(Records shown begins)

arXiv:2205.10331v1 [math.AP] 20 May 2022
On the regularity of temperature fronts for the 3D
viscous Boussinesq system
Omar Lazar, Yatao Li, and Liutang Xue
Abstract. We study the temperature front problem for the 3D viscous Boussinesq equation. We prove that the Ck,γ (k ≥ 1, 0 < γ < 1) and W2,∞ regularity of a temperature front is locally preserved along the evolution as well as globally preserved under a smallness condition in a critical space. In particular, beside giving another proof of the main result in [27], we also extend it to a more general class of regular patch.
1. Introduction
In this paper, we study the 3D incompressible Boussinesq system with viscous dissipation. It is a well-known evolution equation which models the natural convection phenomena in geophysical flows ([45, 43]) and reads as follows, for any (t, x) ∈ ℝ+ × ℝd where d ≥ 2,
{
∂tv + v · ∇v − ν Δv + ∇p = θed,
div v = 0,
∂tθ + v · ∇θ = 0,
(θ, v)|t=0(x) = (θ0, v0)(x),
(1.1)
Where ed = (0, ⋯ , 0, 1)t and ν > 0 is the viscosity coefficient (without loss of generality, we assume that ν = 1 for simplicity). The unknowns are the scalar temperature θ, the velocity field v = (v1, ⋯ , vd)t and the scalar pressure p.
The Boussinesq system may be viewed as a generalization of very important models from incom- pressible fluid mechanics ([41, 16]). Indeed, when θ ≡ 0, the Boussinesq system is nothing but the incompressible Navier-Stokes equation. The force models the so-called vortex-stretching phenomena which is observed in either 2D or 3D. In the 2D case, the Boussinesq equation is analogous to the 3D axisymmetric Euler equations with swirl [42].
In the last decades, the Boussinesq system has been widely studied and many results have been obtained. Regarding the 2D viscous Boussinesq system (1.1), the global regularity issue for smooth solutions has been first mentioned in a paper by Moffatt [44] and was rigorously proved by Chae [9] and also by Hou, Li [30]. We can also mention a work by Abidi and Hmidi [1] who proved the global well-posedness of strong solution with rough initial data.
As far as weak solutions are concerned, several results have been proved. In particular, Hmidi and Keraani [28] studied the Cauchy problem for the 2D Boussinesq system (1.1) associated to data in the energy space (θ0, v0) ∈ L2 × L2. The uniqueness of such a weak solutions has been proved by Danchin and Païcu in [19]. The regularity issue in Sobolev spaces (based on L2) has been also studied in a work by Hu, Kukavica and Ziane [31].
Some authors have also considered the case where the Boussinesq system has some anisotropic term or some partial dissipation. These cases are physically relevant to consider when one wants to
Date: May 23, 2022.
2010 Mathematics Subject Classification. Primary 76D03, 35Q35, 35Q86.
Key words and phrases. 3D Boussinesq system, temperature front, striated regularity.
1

(Records shown ends)

● Exercise
Write down again, exactly as given, only the lines above that fall from the line with "v · ∇v − ν Δv" to the line with "Where ed = (0, ⋯", inclusive.

● Reply to the task
∂tv + v · ∇v − ν Δv + ∇p = θed,
div v = 0,
∂tθ + v · ∇θ = 0,
(θ, v)|t=0(x) = (θ0, v0)(x),
(1.1)
Where ed = (0, ⋯ , 0, 1)t and ν > 0 is the viscosity coefficient (without loss of generality, we assume that ν = 1 for simplicity). The unknowns are the scalar temperature θ, the velocity field v = (v1, ⋯ , vd)t and the scalar pressure p.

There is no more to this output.